Generalized Polynomial modules over the Virasoro algebra

TL;DR

This paper constructs new classes of non-weight modules over the Virasoro algebra from irreducible modules of related Lie algebras, providing criteria for their irreducibility and isomorphism.

Contribution

It introduces a method to build non-weight Virasoro modules from irreducible modules of quotient Lie algebras and modules over associative algebras, with explicit irreducibility criteria.

Findings

Constructed new non-weight Virasoro modules $F(M, \,\Omega(\lambda,\beta))$.

Established necessary and sufficient conditions for irreducibility.

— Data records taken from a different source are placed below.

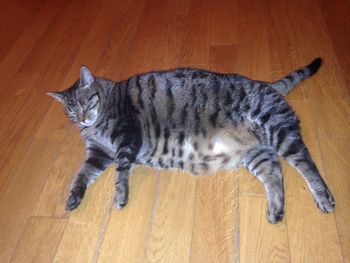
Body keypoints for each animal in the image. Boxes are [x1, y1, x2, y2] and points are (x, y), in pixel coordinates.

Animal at [46, 58, 334, 225]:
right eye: (71, 111)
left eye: (86, 103)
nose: (82, 119)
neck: (96, 126)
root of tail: (268, 85)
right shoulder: (98, 154)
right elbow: (82, 174)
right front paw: (73, 197)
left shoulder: (126, 139)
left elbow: (121, 173)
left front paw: (120, 196)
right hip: (256, 153)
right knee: (275, 173)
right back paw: (276, 211)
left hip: (277, 130)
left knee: (306, 162)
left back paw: (323, 197)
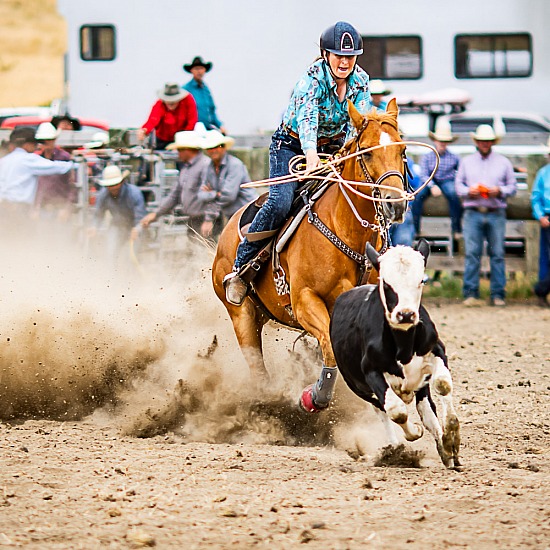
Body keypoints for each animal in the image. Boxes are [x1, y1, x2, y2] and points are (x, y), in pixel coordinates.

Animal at [211, 98, 410, 410]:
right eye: (366, 154)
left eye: (402, 151)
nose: (396, 205)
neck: (346, 230)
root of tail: (228, 229)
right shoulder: (305, 300)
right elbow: (329, 348)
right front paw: (314, 397)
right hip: (241, 316)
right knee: (257, 368)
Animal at [332, 243, 462, 470]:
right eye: (386, 283)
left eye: (421, 280)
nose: (406, 314)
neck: (404, 344)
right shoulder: (371, 371)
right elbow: (396, 411)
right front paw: (414, 433)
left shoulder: (437, 350)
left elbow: (443, 384)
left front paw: (451, 440)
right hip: (358, 386)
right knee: (382, 409)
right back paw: (394, 449)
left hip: (419, 385)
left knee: (425, 408)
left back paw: (444, 449)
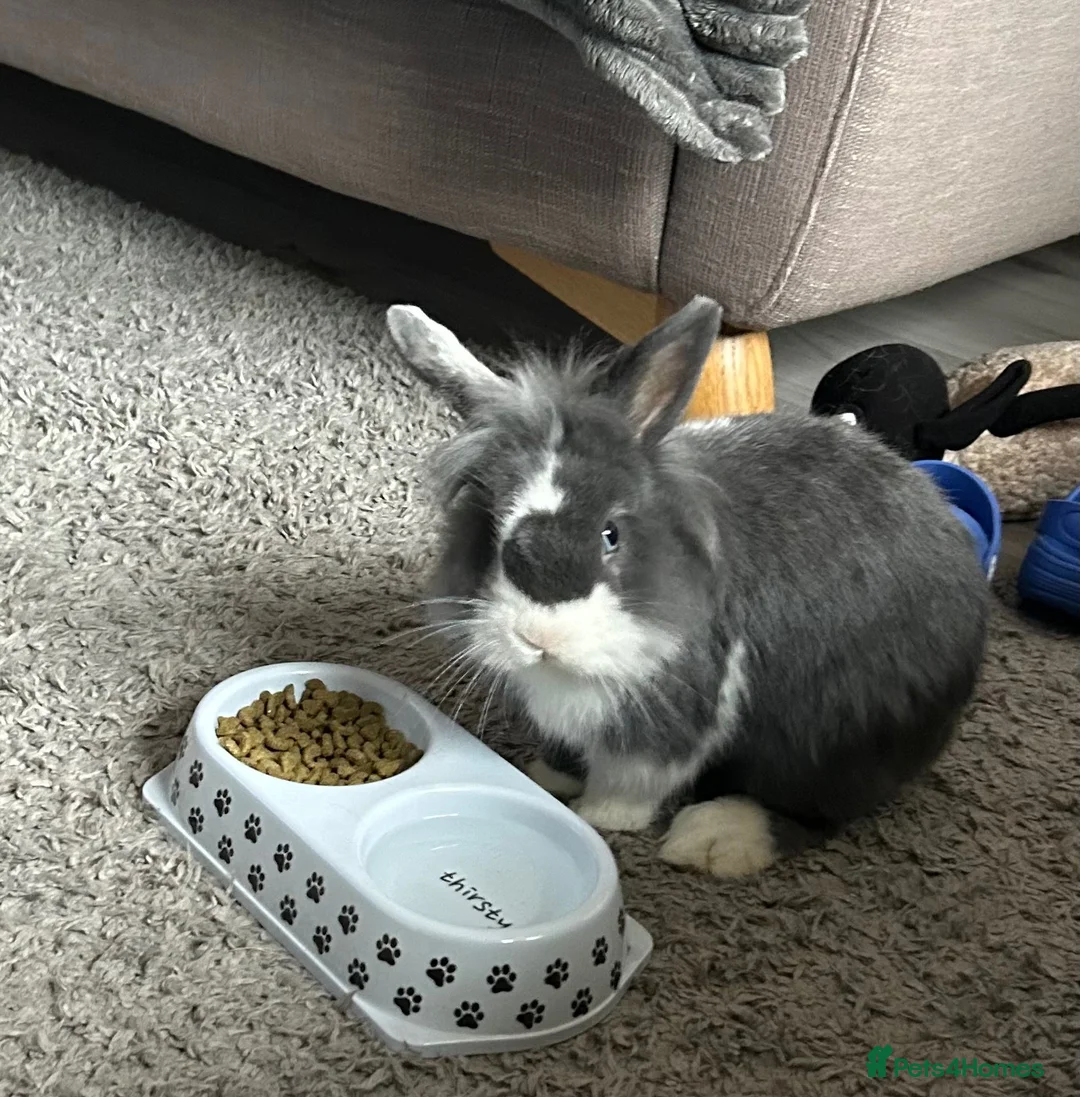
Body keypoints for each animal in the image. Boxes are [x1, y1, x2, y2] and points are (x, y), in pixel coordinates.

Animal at [385, 297, 990, 877]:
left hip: (833, 734)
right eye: (488, 528)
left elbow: (634, 777)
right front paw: (547, 779)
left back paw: (713, 842)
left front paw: (602, 818)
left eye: (611, 534)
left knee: (818, 809)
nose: (538, 638)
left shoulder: (675, 708)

Provided isomorphism criteria using the weighting functor.

Abstract

Let $\mathcal{B}_r$ be the $(r+1)$-dimensional quotient Lie algebra of the positive part of the Virasoro algebra $\mathcal{V}$. Irreducible $\mathcal{B}_r$-modules were used to construct irreducible Whittaker modules in [MZ2] and irreducible weight modules with infinite dimensional weight spaces over $\mathcal{V}$ in [LLZ].In the present paper, we construct non-weight Virasoro modules $F(M, \Omega(\lambda,\beta))$ from irreducible $\mathcal{B}_r$-modules $M$ and $(\mathcal{A},\mathcal{V})$-modules $\Omega(\lambda,\beta)$. We give necessary and sufficient conditions for the Virasoro module $F(M, \Omega(\lambda,\beta))$ to be irreducible. Using the weighting functor introduced by J. Nilsson, we also we also give the isomorphism criterion for two $F(M, \Omega(\lambda,\beta))$.